▼

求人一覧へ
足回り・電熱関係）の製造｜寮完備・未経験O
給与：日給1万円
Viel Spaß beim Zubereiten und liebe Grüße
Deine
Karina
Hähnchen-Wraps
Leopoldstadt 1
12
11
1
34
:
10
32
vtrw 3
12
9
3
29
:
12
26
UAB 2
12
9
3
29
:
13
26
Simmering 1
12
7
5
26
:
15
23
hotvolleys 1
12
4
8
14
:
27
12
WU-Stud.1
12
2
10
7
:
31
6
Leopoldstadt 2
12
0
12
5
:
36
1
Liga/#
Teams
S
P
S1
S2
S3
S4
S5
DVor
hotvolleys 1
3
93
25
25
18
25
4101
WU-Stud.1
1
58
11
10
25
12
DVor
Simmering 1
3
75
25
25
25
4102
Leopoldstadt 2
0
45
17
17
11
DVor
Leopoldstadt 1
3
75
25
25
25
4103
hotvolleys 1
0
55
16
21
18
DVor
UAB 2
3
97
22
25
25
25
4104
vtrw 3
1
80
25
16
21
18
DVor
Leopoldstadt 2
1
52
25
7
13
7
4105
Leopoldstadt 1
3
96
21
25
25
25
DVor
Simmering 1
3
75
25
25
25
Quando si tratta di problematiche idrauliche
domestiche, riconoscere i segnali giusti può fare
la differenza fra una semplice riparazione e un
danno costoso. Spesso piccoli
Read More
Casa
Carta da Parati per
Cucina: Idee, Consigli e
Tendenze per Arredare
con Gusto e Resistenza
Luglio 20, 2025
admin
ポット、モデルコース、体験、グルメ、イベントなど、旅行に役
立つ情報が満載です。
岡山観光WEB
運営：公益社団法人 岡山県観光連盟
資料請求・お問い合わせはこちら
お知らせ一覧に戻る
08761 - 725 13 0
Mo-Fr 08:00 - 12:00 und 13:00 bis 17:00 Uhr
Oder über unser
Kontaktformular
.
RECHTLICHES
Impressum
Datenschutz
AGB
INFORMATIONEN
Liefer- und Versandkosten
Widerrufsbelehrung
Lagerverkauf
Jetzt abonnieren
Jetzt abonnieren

▲

#### Instructions to follow:
When answering, write out each of the lines above exactly as given.

#### Finished exercise:
求人一覧へ
足回り・電熱関係）の製造｜寮完備・未経験O
給与：日給1万円
Viel Spaß beim Zubereiten und liebe Grüße
Deine
Karina
Hähnchen-Wraps
Leopoldstadt 1
12
11
1
34
:
10
32
vtrw 3
12
9
3
29
:
12
26
UAB 2
12
9
3
29
:
13
26
Simmering 1
12
7
5
26
:
15
23
hotvolleys 1
12
4
8
14
:
27
12
WU-Stud.1
12
2
10
7
:
31
6
Leopoldstadt 2
12
0
12
5
:
36
1
Liga/#
Teams
S
P
S1
S2
S3
S4
S5
DVor
hotvolleys 1
3
93
25
25
18
25
4101
WU-Stud.1
1
58
11
10
25
12
DVor
Simmering 1
3
75
25
25
25
4102
Leopoldstadt 2
0
45
17
17
11
DVor
Leopoldstadt 1
3
75
25
25
25
4103
hotvolleys 1
0
55
16
21
18
DVor
UAB 2
3
97
22
25
25
25
4104
vtrw 3
1
80
25
16
21
18
DVor
Leopoldstadt 2
1
52
25
7
13
7
4105
Leopoldstadt 1
3
96
21
25
25
25
DVor
Simmering 1
3
75
25
25
25
Quando si tratta di problematiche idrauliche
domestiche, riconoscere i segnali giusti può fare
la differenza fra una semplice riparazione e un
danno costoso. Spesso piccoli
Read More
Casa
Carta da Parati per
Cucina: Idee, Consigli e
Tendenze per Arredare
con Gusto e Resistenza
Luglio 20, 2025
admin
ポット、モデルコース、体験、グルメ、イベントなど、旅行に役
立つ情報が満載です。
岡山観光WEB
運営：公益社団法人 岡山県観光連盟
資料請求・お問い合わせはこちら
お知らせ一覧に戻る
08761 - 725 13 0
Mo-Fr 08:00 - 12:00 und 13:00 bis 17:00 Uhr
Oder über unser
Kontaktformular
.
RECHTLICHES
Impressum
Datenschutz
AGB
INFORMATIONEN
Liefer- und Versandkosten
Widerrufsbelehrung
Lagerverkauf
Jetzt abonnieren
Jetzt abonnieren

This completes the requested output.